[Saved data entries]
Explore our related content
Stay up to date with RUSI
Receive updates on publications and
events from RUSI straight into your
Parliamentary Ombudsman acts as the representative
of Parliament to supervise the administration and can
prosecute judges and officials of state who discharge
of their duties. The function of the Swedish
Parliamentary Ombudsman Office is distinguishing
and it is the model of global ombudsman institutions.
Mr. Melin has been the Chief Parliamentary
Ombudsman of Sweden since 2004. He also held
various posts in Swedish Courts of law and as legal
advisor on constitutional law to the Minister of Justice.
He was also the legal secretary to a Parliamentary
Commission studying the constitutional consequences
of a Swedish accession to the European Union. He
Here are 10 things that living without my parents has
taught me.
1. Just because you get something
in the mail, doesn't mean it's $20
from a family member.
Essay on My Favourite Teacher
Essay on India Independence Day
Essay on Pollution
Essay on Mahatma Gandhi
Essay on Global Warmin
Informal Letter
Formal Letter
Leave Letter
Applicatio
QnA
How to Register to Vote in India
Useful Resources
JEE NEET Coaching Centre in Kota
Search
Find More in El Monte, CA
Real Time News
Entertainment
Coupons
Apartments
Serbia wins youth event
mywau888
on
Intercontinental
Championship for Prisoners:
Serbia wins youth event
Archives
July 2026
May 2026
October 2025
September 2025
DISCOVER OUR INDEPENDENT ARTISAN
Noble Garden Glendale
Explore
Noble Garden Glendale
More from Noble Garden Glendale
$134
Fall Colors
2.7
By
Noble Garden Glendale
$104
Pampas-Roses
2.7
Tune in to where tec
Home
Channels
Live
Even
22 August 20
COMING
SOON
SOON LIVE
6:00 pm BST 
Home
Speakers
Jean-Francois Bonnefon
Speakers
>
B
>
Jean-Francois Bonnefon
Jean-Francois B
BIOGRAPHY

WHAT THE EXERCISE ASKS — From the entries above, say how many lines contain "India". Only the number is wanted.

ANSWER — 2